Photography of People Graduating

Take a look at the following list of jobs I’ve held during and after my stay in higher education institutions.

  1. Animator at half way house for those with mental problems (i.e. bipolar, schizophrenia)
  2. Research assistant on social psychology projects
  3. Teaching assistant — Psychology
  4. Teaching assistant — Faculty of Education
  5. Journal Board member — Educational Journal (peer-reviewed)
  6. Data analyst for professors and students doing quantitative research
  7. Clinical and counselling instructor (community college)
  8. Data analyst at school board
  9. Instructor Trainer and Educator (community college)
  10. Supervisor practice teaching (high school level)
  11. Instructional designer provincial government
  12. Organizational and staff development officer (government
  13. Business owner
  14. Book author (more books than I can count)
  15. Web owner and designer of sites accruing in the many million visitors

All of the above were a direct result of attending both undergraduate and graduate institutions. Very few, by the way, had much to do with the actual degrees — which ultimately are just pieced of paper.
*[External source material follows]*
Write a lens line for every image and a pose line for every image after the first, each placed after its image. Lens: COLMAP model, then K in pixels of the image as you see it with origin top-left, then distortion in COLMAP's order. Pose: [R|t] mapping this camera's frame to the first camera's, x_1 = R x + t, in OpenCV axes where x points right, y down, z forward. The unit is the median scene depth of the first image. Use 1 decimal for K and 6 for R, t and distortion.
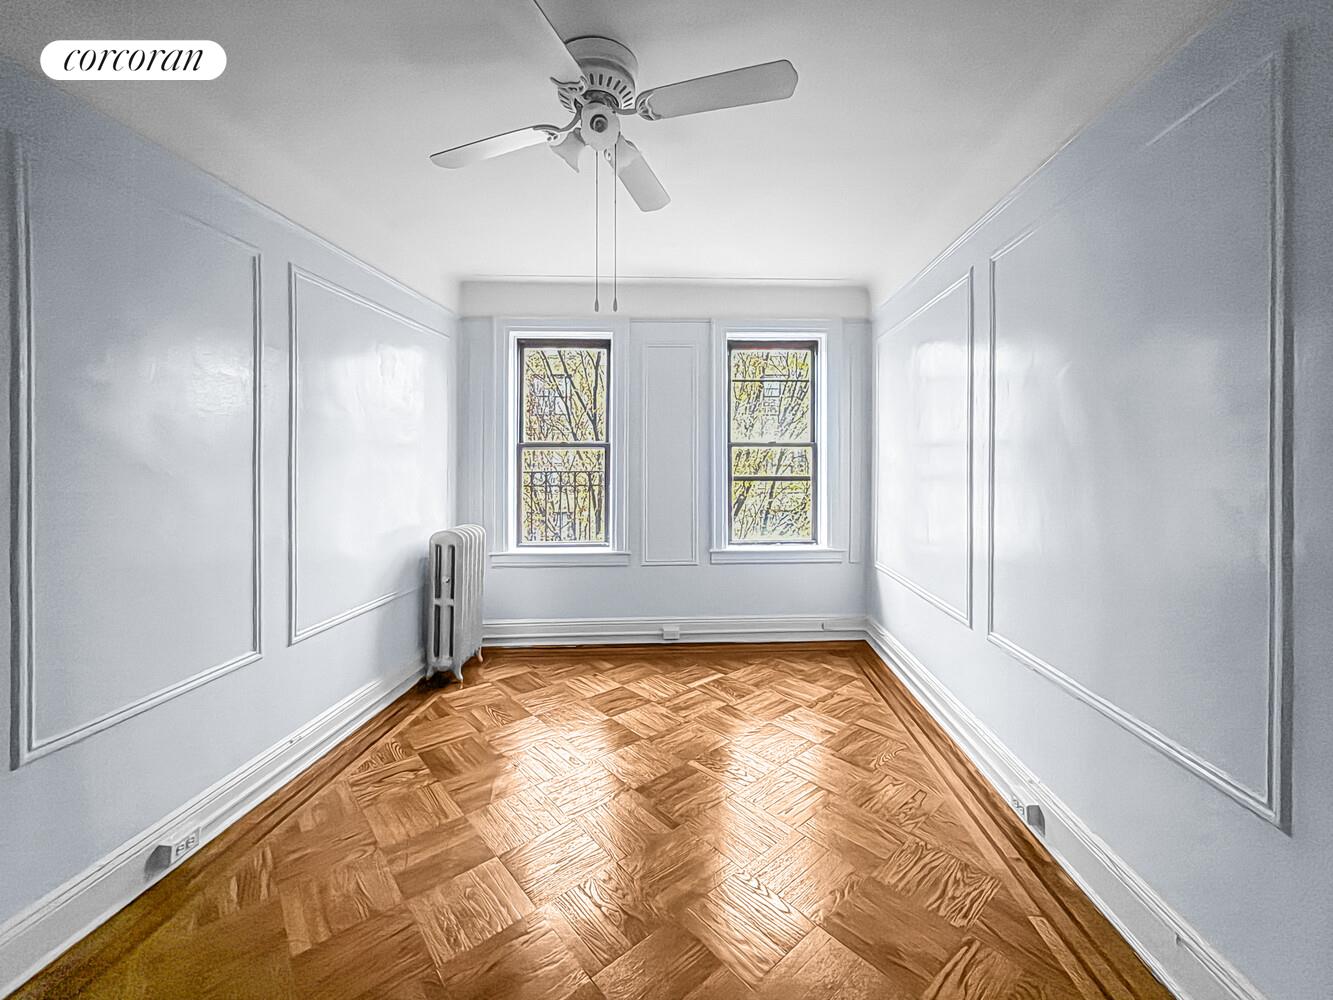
lens RADIAL K [[541.0, 0, 651.0], [0, 541.0, 462.8], [0, 0, 1]] dist [0.002307, 0.000145]
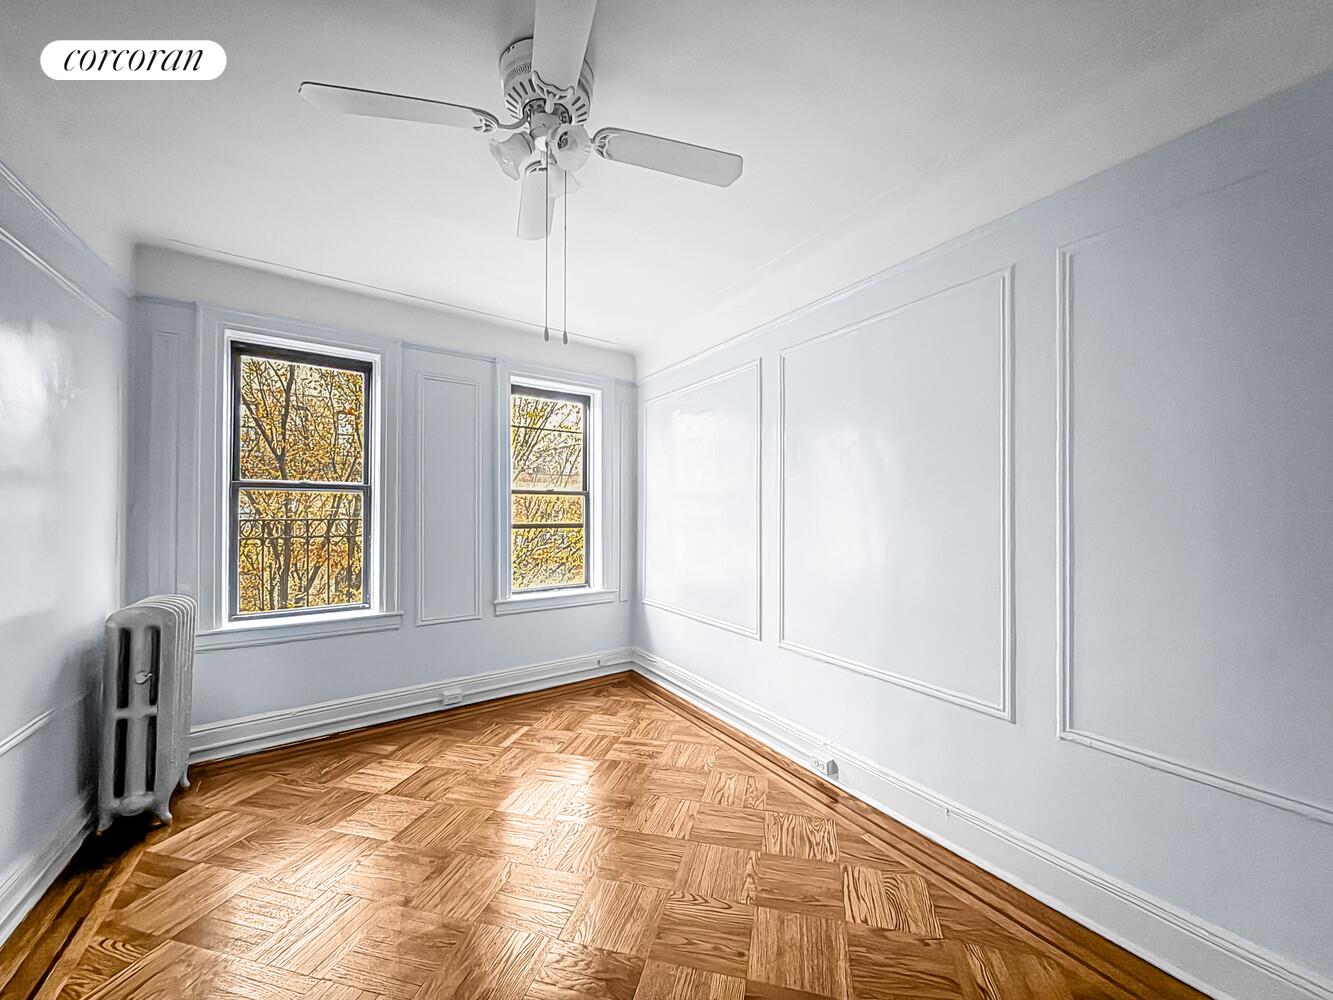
lens RADIAL K [[532.8, 0, 665.6], [0, 532.8, 508.3], [0, 0, 1]] dist [0.004310, 0.000543]
pose [[0.819551, 0.009364, 0.572930, -0.202796], [-0.005558, 0.999949, -0.008393, 0.004168], [-0.572979, 0.003694, 0.819561, 0.065446]]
What Do You Notice About These Jobs?

Take a look again. Does anything jump out at you?

Notice that while there’s some commonalities among these various jobs, by and large they are quite different from each other. Apart from the fact that they are all “white collar type jobs” that involve knowledge and skill, they have not so much in common.

Believe it or not, this flexibility relates to the reason I went to university and stuck with it far into the graduate school experience.

I wanted to have maximum freedom for the rest of my life. I couldn’t imagine doing the same job for thirty years, or even working in the exact same sector for such a long time.

I wanted the freedom to move around, to develop multiple skill sets that were transferable and transportable.

University education gave me that gift. University gave me the base of learning, understanding, and skills on which to build new skills on into the future.

Career Freedom Requires A Lot From You

If a university education is going to provide you with long term career freedom, there’s a number of prerequisites that have to do with you.

You need to love learning, and it helps a lot if you love being in a learning environment such as you’ll find in higher education.

You need to continue to learn in each job you hold, whether during or after university.

You need to have a passion for what you are studying, at least eventually.

If you look at going to university as a means to obtain a “job”, then that’s what you might end up with — a job, and that’s not going to get you the flexibility you might like in your future.

You need to put the emphasis on LEARNING and experiencing things while in university. If you see a degree as the goal, forget it. Again, you’ll miss out on all of the learning opportunities at university that will help you build your “freedom base”.

There’s more, of course. Some degree of talent and aptitude is important. Some specializations and disciplines may be more likely to help you build your future freedom (e.g. social sciences, psychology, education tend to have big overlapping of skills sets that can easily move from one to the other).

Above all, you need to commit and excel, maybe not earlier in your university education, but at least by the end. You need to work.

The investment is a big one. But the payoff is something that is, as they say “priceless”. The ability to choose different careers at different times, and ultimately to say, “Take this job and shove it (because I can do other things).